You cannot use a conventional modem to send FAX. It must have specific FAX capability in the design.
A FAX modem switches speeds, 14400 down to 2400, depending on line conditions and the equipment at the other end. It also switches among at least 4 modulation techniques (V.17, V.29, V.27 and V.21), and has its own elaborate procedures for negotiation, determining what bit density can be supported, what compression to use, etc. Don't bother reading the manual. What there is shows up in an Appendix not intended for us. If it doesn't work with your FAX program out of the box, call software support for help before calling the modem manufacturer.
A FAX modem should have the ability to send an identifier signal as soon as it dials out and as soon as it picks up. There are a number of products on the market to allow a FAX and phone to share the same line. To use one, the FAX must be able to send an identifier, or two faxes can sit there waiting for each other while the long distance bill mounts up.
Elsewhere Around the World
In the US there's a federal telco rule (universally ignored) stating that after getting a busy signal we must wait 60 seconds before re-trying the number. Few people know about it and no one observes it, although I have an electronic telephone where it's built in. It's also possible the rule was rescinded and no one told us, which is why this phone was so cheap from Damark.

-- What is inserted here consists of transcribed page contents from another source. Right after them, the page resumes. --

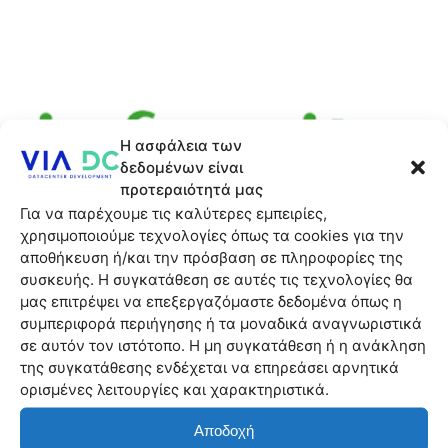
Η ασφάλεια των
δεδομένων είναι
προτεραιότητά μας
Για να παρέχουμε τις καλύτερες εμπειρίες,
χρησιμοποιούμε τεχνολογίες όπως τα cookies για την
αποθήκευση ή/και την πρόσβαση σε πληροφορίες της
συσκευής. Η συγκατάθεση σε αυτές τις τεχνολογίες θα
μας επιτρέψει να επεξεργαζόμαστε δεδομένα όπως η
συμπεριφορά περιήγησης ή τα μοναδικά αναγνωριστικά
σε αυτόν τον ιστότοπο. Η μη συγκατάθεση ή η ανάκληση
της συγκατάθεσης ενδέχεται να επηρεάσει αρνητικά
GIRA
ορισμένες λειτουργίες και χαρακτηριστικά.
Αποδοχή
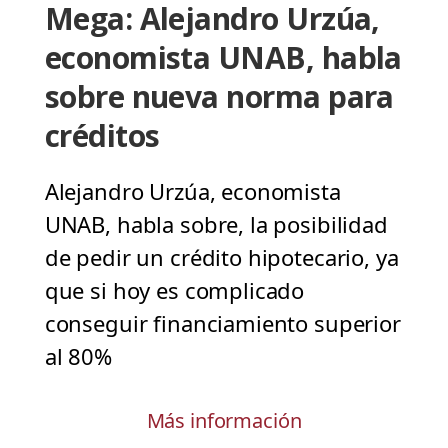
Mega: Alejandro Urzúa,
economista UNAB, habla
sobre nueva norma para
créditos
Alejandro Urzúa, economista
UNAB, habla sobre, la posibilidad
de pedir un crédito hipotecario, ya
que si hoy es complicado
conseguir financiamiento superior
al 80%
Más información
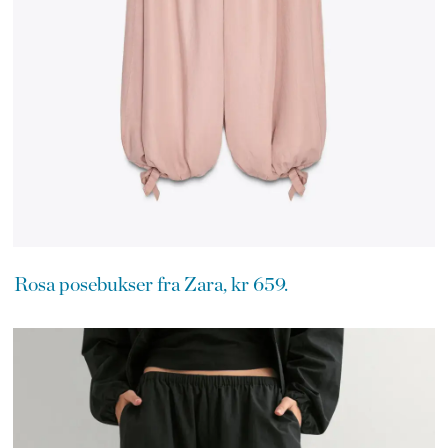
Rosa posebukser fra Zara, kr 659.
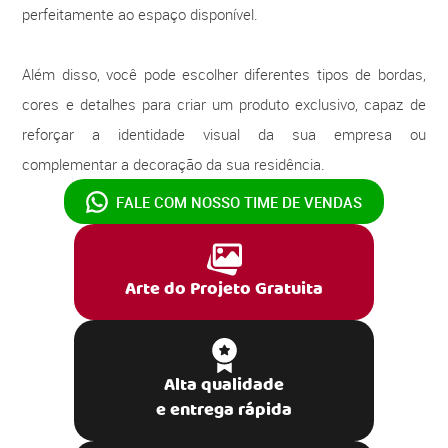
perfeitamente ao espaço disponível.
Além disso, você pode escolher diferentes tipos de bordas,
cores e detalhes para criar um produto exclusivo, capaz de
reforçar a identidade visual da sua empresa ou
complementar a decoração da sua residência.
FALE COM NOSSO
TIME DE VENDAS
Arte do Projeto Gratuita
Alta qualidade
e entrega rápida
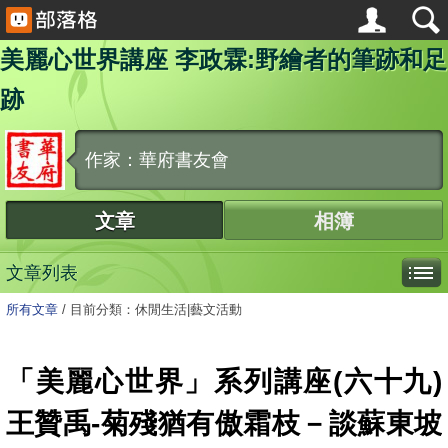
美麗心世界講座 李政霖:野繪者的筆跡和足
跡
作家：華府書友會
文章
相簿
文章列表
所有文章
/
目前分類：休閒生活|藝文活動
「美麗心世界」系列講座(六十九)
王贊禹-菊殘猶有傲霜枝－談蘇東坡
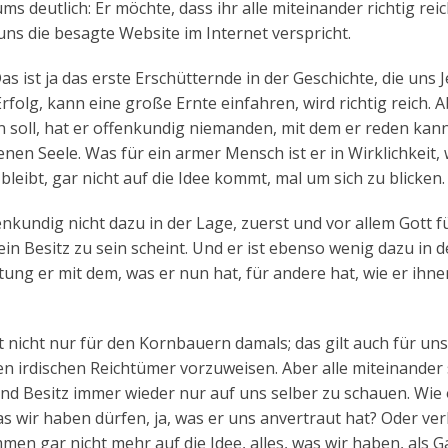
s deutlich: Er möchte, dass ihr alle miteinander richtig rei
uns die besagte Website im Internet verspricht.
Das ist ja das erste Erschütternde in der Geschichte, die uns 
rfolg, kann eine große Ernte einfahren, wird richtig reich. A
 soll, hat er offenkundig niemanden, mit dem er reden kann
genen Seele. Was für ein armer Mensch ist er in Wirklichkeit,
leibt, gar nicht auf die Idee kommt, mal um sich zu blicken.
fenkundig nicht dazu in der Lage, zuerst und vor allem Gott f
in Besitz zu sein scheint. Und er ist ebenso wenig dazu in d
ng er mit dem, was er nun hat, für andere hat, wie er ihne
 nicht nur für den Kornbauern damals; das gilt auch für un
n irdischen Reichtümer vorzuweisen. Aber alle miteinander
nd Besitz immer wieder nur auf uns selber zu schauen. Wie 
was wir haben dürfen, ja, was er uns anvertraut hat? Oder ve
men gar nicht mehr auf die Idee, alles, was wir haben, als 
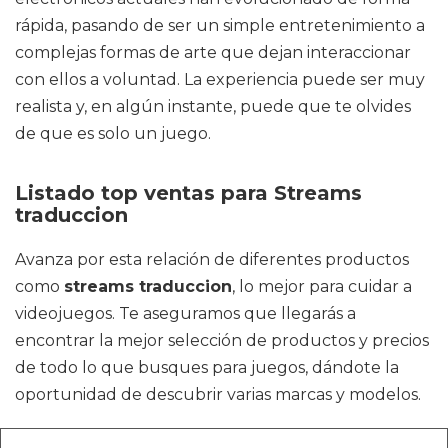
rápida, pasando de ser un simple entretenimiento a
complejas formas de arte que dejan interaccionar
con ellos a voluntad. La experiencia puede ser muy
realista y, en algún instante, puede que te olvides
de que es solo un juego.
Listado top ventas para Streams
traduccion
Avanza por esta relación de diferentes productos
como
streams traduccion
, lo mejor para cuidar a
videojuegos. Te aseguramos que llegarás a
encontrar la mejor selección de productos y precios
de todo lo que busques para juegos, dándote la
oportunidad de descubrir varias marcas y modelos.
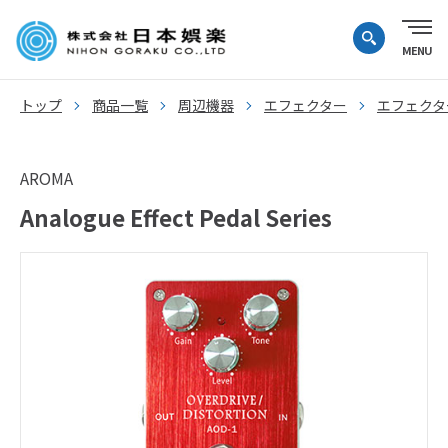
トップ
商品一覧
周辺機器
エフェクター
エフェクタ
AROMA
Analogue Effect Pedal Series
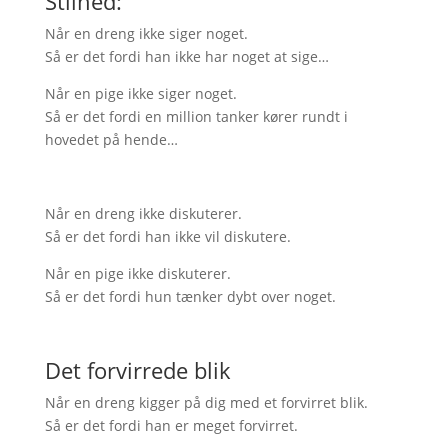
Stilhed:
Når en dreng ikke siger noget.
Så er det fordi han ikke har noget at sige…
Når en pige ikke siger noget.
Så er det fordi en million tanker kører rundt i
hovedet på hende…
Når en dreng ikke diskuterer.
Så er det fordi han ikke vil diskutere.
Når en pige ikke diskuterer.
Så er det fordi hun tænker dybt over noget.
Det forvirrede blik
Når en dreng kigger på dig med et forvirret blik.
Så er det fordi han er meget forvirret.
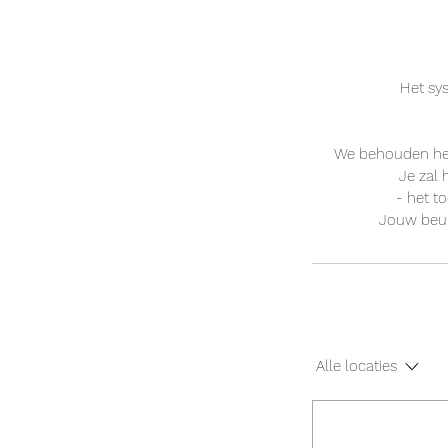
Het sy
We behouden het 
Je zal 
- het t
Jouw beur
Alle locaties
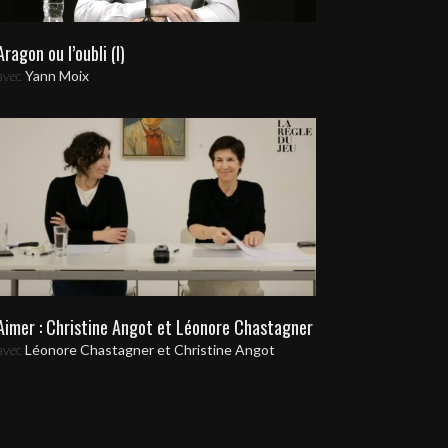
Aragon ou l’oubli (I)
avec
Yann Moix
Aimer : Christine Angot et Léonore Chastagner
avec
Léonore Chastagner et Christine Angot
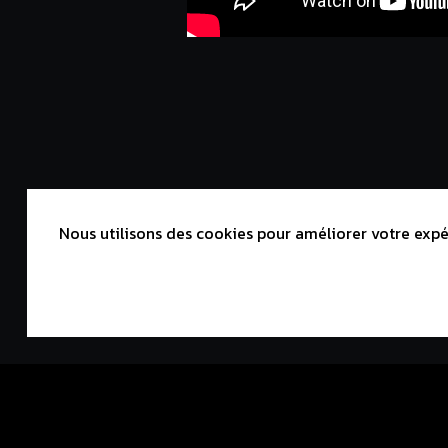
Nous utilisons des cookies pour améliorer votre expér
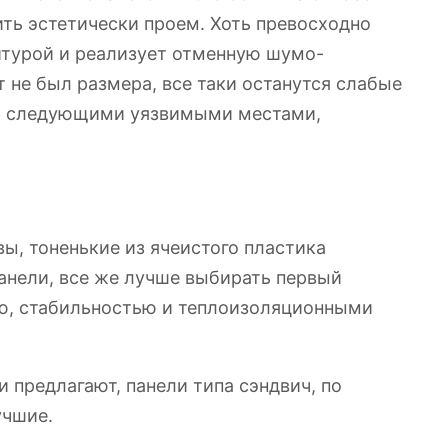
ть эстетически проем. Хоть превосходно
итурой и реализует отменную шумо-
 не был размера, все таки останутся слабые
со следующими уязвимыми местами,
вы, тоненькие из ячеистого пластика
анели, все же лучше выбирать первый
ью, стабильностью и теплоизоляционными
и предлагают, панели типа сэндвич, по
учшие.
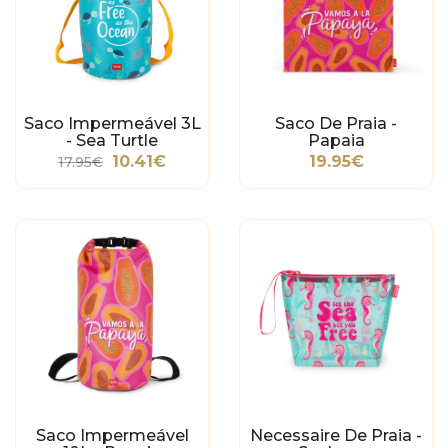
Saco Impermeável 3L
Saco De Praia -
- Sea Turtle
Papaia
10.41€
19.95€
17.95€
Saco Impermeável
Necessaire De Praia -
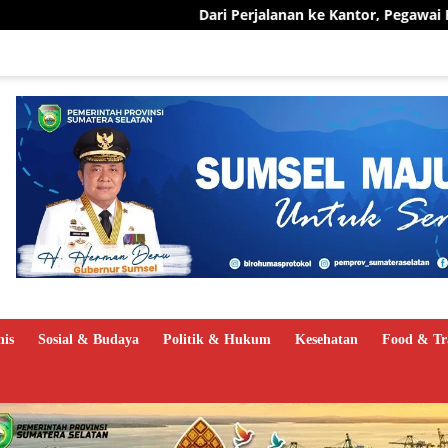
Dari Perjalanan ke Kantor, Pegawai PLN UID S2JB Pangk
nis
Sosial & Budaya
Politik & Hukum
Kesehatan
Food & Tr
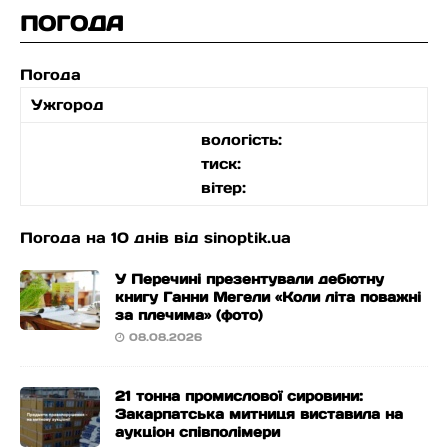
ПОГОДА
Погода
Ужгород
вологість:
тиск:
вітер:
Погода на 10 днів від
sinoptik.ua
У Перечині презентували дебютну
книгу Ганни Мегели «Коли літа поважні
за плечима» (фото)
08.08.2026
21 тонна промислової сировини:
Закарпатська митниця виставила на
аукціон співполімери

Anyway, in some parts of the world they take such things VERY seriously and modems cannot be sold in those countries that don't conform. The legal strictures you see below must be built into the modem chips before the modem can be imported. Here's a short list.
It's much more than just laws against war-dialing. Check especially France (the planet idiots) and Austria which hasn't done anything right since the emperor died.
SINGAPORE: 5 retries without delay, 2 minute delay between next 4 retries. After 10 tries the number goes on the FORBIDDEN LIST and stays there for TWO HOURS.
BELGIUM: 1 minute delay between each retry, after 5 tries the number goes on the FORBIDDEN LIST and stays there for ONE HOUR.
ITALY: 5 retries without delay. 2 minute delay between next 4 retries, after 10 tries the number goes on the FORBIDDEN LIST and remains there for TWO HOURS.
FRANCE: 2 minute delay after 1st call, 4 minute delay after 2nd call, 6 minute delay after 3rd call, etc. After 6 tries on a busy number it goes on the FORBIDDEN LIST and remains there, locked out FOREVER.
AUSTRIA: No delay between retries. After 3 tries to numbers that answer but have no modem tone the number goes on the FORBIDDEN LIST. After 11 tries to numbers which are busy the number goes on the FORBIDDEN LIST. Numbers on the FORBIDDEN LIST remain there, locked out FOREVER.